- [Work to complete]: Nothing in the records may be altered; repeat them exactly.

———

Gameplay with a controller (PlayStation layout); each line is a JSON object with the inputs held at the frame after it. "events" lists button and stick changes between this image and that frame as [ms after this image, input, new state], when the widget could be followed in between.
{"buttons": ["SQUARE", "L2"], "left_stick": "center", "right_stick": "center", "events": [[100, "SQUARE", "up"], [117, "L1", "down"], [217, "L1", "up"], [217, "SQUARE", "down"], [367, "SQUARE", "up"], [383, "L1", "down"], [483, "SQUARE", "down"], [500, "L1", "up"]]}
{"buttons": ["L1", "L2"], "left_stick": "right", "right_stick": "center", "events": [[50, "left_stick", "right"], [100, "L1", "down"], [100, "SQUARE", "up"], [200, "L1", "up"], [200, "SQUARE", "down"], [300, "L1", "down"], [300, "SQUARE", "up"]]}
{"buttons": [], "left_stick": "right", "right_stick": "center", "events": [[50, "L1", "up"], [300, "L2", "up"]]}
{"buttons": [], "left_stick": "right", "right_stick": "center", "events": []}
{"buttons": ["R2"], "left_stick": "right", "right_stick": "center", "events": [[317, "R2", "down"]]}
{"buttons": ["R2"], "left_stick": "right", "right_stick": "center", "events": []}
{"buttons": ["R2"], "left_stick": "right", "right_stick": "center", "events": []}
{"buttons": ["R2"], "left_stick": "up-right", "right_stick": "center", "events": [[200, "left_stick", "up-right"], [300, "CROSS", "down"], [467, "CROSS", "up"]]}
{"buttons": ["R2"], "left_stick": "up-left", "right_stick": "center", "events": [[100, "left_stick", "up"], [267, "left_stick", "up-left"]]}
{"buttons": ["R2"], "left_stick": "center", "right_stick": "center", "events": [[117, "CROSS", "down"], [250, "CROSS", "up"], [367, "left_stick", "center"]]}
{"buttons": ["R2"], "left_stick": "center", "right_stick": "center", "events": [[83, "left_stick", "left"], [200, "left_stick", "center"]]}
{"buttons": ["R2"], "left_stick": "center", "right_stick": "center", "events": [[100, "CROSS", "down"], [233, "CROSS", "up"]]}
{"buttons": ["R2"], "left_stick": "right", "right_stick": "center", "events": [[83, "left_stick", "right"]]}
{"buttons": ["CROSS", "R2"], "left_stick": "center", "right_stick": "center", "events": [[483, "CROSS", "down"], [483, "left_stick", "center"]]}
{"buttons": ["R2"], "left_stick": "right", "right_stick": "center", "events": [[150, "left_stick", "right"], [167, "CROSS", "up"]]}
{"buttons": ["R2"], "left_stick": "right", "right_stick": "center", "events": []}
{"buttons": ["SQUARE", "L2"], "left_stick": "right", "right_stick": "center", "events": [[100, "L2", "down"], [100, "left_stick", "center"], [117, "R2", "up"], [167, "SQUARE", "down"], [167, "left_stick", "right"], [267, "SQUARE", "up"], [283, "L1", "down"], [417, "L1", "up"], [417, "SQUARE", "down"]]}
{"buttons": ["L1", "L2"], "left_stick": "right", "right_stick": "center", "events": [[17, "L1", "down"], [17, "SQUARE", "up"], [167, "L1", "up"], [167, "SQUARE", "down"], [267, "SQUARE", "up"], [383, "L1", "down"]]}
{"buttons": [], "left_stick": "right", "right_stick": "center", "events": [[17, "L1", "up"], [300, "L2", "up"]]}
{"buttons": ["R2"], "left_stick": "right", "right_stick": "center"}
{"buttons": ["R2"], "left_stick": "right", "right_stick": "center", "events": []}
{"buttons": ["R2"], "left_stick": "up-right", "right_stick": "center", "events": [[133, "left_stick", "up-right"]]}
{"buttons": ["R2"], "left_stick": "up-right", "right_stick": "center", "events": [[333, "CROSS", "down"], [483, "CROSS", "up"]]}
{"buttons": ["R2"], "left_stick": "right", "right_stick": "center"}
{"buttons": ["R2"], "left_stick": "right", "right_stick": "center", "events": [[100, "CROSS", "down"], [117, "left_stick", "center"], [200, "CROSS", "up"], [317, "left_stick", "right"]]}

———

- [Result below]:
Gameplay with a controller (PlayStation layout); each line is a JSON object with the inputs held at the frame after it. "events" lists button and stick changes between this image and that frame as [ms after this image, input, new state], when the widget could be followed in between.
{"buttons": ["SQUARE", "L2"], "left_stick": "center", "right_stick": "center", "events": [[100, "SQUARE", "up"], [117, "L1", "down"], [217, "L1", "up"], [217, "SQUARE", "down"], [367, "SQUARE", "up"], [383, "L1", "down"], [483, "SQUARE", "down"], [500, "L1", "up"]]}
{"buttons": ["L1", "L2"], "left_stick": "right", "right_stick": "center", "events": [[50, "left_stick", "right"], [100, "L1", "down"], [100, "SQUARE", "up"], [200, "L1", "up"], [200, "SQUARE", "down"], [300, "L1", "down"], [300, "SQUARE", "up"]]}
{"buttons": [], "left_stick": "right", "right_stick": "center", "events": [[50, "L1", "up"], [300, "L2", "up"]]}
{"buttons": [], "left_stick": "right", "right_stick": "center", "events": []}
{"buttons": ["R2"], "left_stick": "right", "right_stick": "center", "events": [[317, "R2", "down"]]}
{"buttons": ["R2"], "left_stick": "right", "right_stick": "center", "events": []}
{"buttons": ["R2"], "left_stick": "right", "right_stick": "center", "events": []}
{"buttons": ["R2"], "left_stick": "up-right", "right_stick": "center", "events": [[200, "left_stick", "up-right"], [300, "CROSS", "down"], [467, "CROSS", "up"]]}
{"buttons": ["R2"], "left_stick": "up-left", "right_stick": "center", "events": [[100, "left_stick", "up"], [267, "left_stick", "up-left"]]}
{"buttons": ["R2"], "left_stick": "center", "right_stick": "center", "events": [[117, "CROSS", "down"], [250, "CROSS", "up"], [367, "left_stick", "center"]]}
{"buttons": ["R2"], "left_stick": "center", "right_stick": "center", "events": [[83, "left_stick", "left"], [200, "left_stick", "center"]]}
{"buttons": ["R2"], "left_stick": "center", "right_stick": "center", "events": [[100, "CROSS", "down"], [233, "CROSS", "up"]]}
{"buttons": ["R2"], "left_stick": "right", "right_stick": "center", "events": [[83, "left_stick", "right"]]}
{"buttons": ["CROSS", "R2"], "left_stick": "center", "right_stick": "center", "events": [[483, "CROSS", "down"], [483, "left_stick", "center"]]}
{"buttons": ["R2"], "left_stick": "right", "right_stick": "center", "events": [[150, "left_stick", "right"], [167, "CROSS", "up"]]}
{"buttons": ["R2"], "left_stick": "right", "right_stick": "center", "events": []}
{"buttons": ["SQUARE", "L2"], "left_stick": "right", "right_stick": "center", "events": [[100, "L2", "down"], [100, "left_stick", "center"], [117, "R2", "up"], [167, "SQUARE", "down"], [167, "left_stick", "right"], [267, "SQUARE", "up"], [283, "L1", "down"], [417, "L1", "up"], [417, "SQUARE", "down"]]}
{"buttons": ["L1", "L2"], "left_stick": "right", "right_stick": "center", "events": [[17, "L1", "down"], [17, "SQUARE", "up"], [167, "L1", "up"], [167, "SQUARE", "down"], [267, "SQUARE", "up"], [383, "L1", "down"]]}
{"buttons": [], "left_stick": "right", "right_stick": "center", "events": [[17, "L1", "up"], [300, "L2", "up"]]}
{"buttons": ["R2"], "left_stick": "right", "right_stick": "center"}
{"buttons": ["R2"], "left_stick": "right", "right_stick": "center", "events": []}
{"buttons": ["R2"], "left_stick": "up-right", "right_stick": "center", "events": [[133, "left_stick", "up-right"]]}
{"buttons": ["R2"], "left_stick": "up-right", "right_stick": "center", "events": [[333, "CROSS", "down"], [483, "CROSS", "up"]]}
{"buttons": ["R2"], "left_stick": "right", "right_stick": "center"}
{"buttons": ["R2"], "left_stick": "right", "right_stick": "center", "events": [[100, "CROSS", "down"], [117, "left_stick", "center"], [200, "CROSS", "up"], [317, "left_stick", "right"]]}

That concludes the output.